In the basement of Madrid's Reina Sofia museum, a giant robotic machine painstakingly scans a painting by Catalan surrealist artist Joan Miro, slowly snapping hundreds of microscopic shots.
The pictures taken by the machine, which uses infrared and ultraviolet photography, will help experts determine the condition of the 1974 oil on canvas painting called "Women, Bird in the Night" in unprecedented detail.
The device lets restorers see cracks, scratches and creases as well underlying preparatory sketches and all subsequent touch-ups that would be otherwise undetectable.
"We can see countless details which we could not see with the naked eye," said Humberto Duran, 47, the restoration computer technician who oversaw the design of the robot.
"With this Miro work we have already seen a series of touch-ups and stains that were completely hidden," added Duran, wearing a white lab coat as he sat before the computer he uses to control the machine.
The robot has been nicknamed "Pablito" since the first work it tackled was the modern art museum's top draw—Pablo Picasso's immense canvas "Guernica", a depiction of the carnage of the Spanish Civil War.
The machine, which is nine metres (30 feet) long and 3.5 metres high and weighs about 1.2 tonnes when it is assembled at its full size, took 22,000 pictures of Picasso's black-and-white masterpiece last year.
Those images are currently being analysed by the restoration department at the museum, which received 2.5 million visitors last year.
Since then, the robot has been used on about a dozen other works, mostly by Miro, to help prepare an exhibition of works by the Catalan artist which will travel to the United States next year.
"We can know with great precision what state a painting is in, what its layers are like, what problems exist" or simply how the work was created, said the Reina Sofia's head of conservation, Jorge Garcia.
The museum, housed in a remodelled 18th century hospital which is home to works by Salvador Dali and Francis Bacon, teamed up with Spanish telecommunications giant Telefonica to develop the machine, which cost around 150,000 euros ($195,000).
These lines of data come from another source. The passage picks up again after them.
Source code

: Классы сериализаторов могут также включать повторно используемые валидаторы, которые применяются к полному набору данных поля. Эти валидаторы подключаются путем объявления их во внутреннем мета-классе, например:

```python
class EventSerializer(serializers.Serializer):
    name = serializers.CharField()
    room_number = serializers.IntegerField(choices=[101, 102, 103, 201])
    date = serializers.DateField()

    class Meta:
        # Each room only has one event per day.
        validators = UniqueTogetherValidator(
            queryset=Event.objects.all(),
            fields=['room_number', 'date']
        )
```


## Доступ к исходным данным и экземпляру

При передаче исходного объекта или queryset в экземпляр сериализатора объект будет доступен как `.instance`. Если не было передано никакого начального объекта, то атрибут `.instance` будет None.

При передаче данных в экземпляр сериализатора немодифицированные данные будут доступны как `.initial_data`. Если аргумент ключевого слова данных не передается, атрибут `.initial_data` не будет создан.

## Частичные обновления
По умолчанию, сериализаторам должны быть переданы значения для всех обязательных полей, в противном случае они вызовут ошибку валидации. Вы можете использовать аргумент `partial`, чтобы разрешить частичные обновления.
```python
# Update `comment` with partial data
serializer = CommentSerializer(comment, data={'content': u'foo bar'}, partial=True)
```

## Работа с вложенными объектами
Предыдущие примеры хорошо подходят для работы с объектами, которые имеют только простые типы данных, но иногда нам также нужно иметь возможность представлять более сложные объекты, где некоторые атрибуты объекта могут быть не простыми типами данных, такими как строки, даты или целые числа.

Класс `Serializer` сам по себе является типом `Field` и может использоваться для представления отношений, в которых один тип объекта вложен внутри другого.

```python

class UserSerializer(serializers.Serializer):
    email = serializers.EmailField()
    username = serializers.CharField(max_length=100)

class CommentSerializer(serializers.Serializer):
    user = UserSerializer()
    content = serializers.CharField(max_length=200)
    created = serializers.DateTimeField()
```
The robot moves with a precision of 25 microns, or 25 thousandths of a millimetre, and it can be programmed to take pictures from closer or further away from the painting depending on the shot needed.
Its design, according to Garcia, means that "no matter how many mistakes may occur, the device will never touch the painting".
The robot can work unsupervised round-the-clock and can be controlled by a computer from a remote location.
It was specially designed so that it could be assembled in front of "Guernica" and spare the delicate painting from having to make the risky move to the basement conservation laboratory.
In most cases though, paintings are taken to the lab to be analysed by the machine.
Museum art experts say the information the robot provides about a painting makes the job of restoring art works easier.
"It's a tremendous help. You have to know what you have before you work on it," said Carmen Muro, a 58-year-old chemist who works in the museum's restoration department.